Times of Turbulence (Issue #4)
by Jennifer Walker
Devilspel
Grigory Kanovich (Noir Press, 2019)
As war edges closer to Lithuania’s borders, life in the Jewish community of sleepy, rural Mishkine goes on as usual. Yakov, a gravedigger at the cemetery and his Gentile mother, Danuta, trudge around the overgrown plots, digging fresh graves while their goat chews the weeds around their house and bleats whenever she needs milking. Elisheva, a beautiful Jewish woman, works the land on Catholic Cheslavas’s farm and daydreams of someday making the pilgrimage to Palestine. Their mundane lives unravel, however, as the war gradually infects everything around them.
Where many novels about the Holocaust regale readers of the horrors of concentration camps, mass murder, and houses chalked with the Star of David, Devilspel is subtle and understated. Cracks appear gradually as inconveniences in daily life, while the threat of Germany and the Soviet Union seep continually into the community, a kind of background noise that grows louder and louder over the course of the novel.

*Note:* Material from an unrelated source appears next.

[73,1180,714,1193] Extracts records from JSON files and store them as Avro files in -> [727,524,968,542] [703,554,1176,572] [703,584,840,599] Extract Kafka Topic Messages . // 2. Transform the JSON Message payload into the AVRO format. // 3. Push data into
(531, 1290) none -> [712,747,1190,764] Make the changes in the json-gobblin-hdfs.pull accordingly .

Devilspel’s power lies in its subtlety and its humanity. Events take place within the radius of a few miles, wherein each Jewish person is extinguished one by one and the drama of massacre fades to a numbing silence. The novel draws its strength from its strong characters, all of whom are given their own chapter with which to narrate events as they transpire. The story burns slowly, a raft on a stream headed toward a cascade, but Kanovich carries the reader along in its flow, submerging his audience in a world now gone.
Turbulence
David Szalay (Vintage Books, 2019)
On a flight from London Gatwick to Madrid, an elderly, diabetic British woman passes out midway, after returning from visiting
her dying son in London. The narrative is tight, you invest in the characters, but it’s the last we hear from them... at least until the final chapter. The novella charts a bumpy trajectory around the world, over the course of 12 flights, continuing on from Madrid to Dakar, before hopping the Atlantic to Brazil, to Canada, and the US, before turning to Asia then back to Europe, and, finally, ending in London where it began. In each story, characters interact only in passing, often as passengers or servants to another chapter’s protagonist. It’s a journey that circumnavigates the globe from the perspective of each character, providing snapshots of lives we only glimpse.

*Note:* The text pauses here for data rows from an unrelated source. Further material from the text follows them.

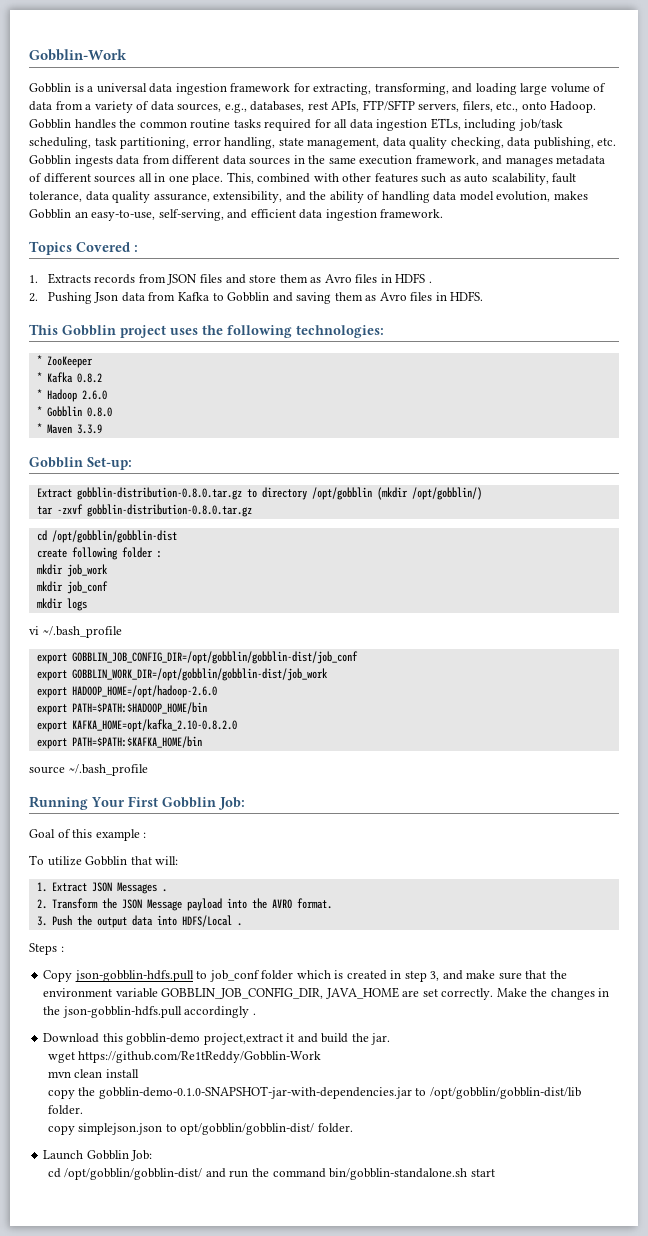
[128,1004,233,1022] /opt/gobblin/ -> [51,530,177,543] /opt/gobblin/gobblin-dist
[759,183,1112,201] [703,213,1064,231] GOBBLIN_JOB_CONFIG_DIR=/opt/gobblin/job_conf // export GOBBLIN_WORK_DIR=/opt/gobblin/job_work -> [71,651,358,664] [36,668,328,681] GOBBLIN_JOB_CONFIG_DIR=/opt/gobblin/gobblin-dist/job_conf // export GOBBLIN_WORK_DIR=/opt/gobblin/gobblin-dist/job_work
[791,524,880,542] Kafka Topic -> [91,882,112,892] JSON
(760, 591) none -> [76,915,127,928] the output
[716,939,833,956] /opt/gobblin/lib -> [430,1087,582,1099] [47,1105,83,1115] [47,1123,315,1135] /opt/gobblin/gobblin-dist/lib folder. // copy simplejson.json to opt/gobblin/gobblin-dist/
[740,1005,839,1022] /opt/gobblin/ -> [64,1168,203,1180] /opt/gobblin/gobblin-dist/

As might be expected from the book’s title, turbulence is the unifying theme that connects each vignette. Whether this takes the form of literal bumps in the sky as the plane cruises over the Bay of Biscay, cracks forming in a marriage, life-altering events that happen in a split second, or a percolating family conflict where arguments are spoken only as silences.
Despite the brevity of these stories, Szalay succeeds in getting his readers to empathize with his characters, even when they appear for only 10-15 pages at a time. The ripple effect of each event expands outward from the first flight to its final moments in London, when the story comes full circle and a daughter flies from Budapest to London Gatwick to visit her dying father.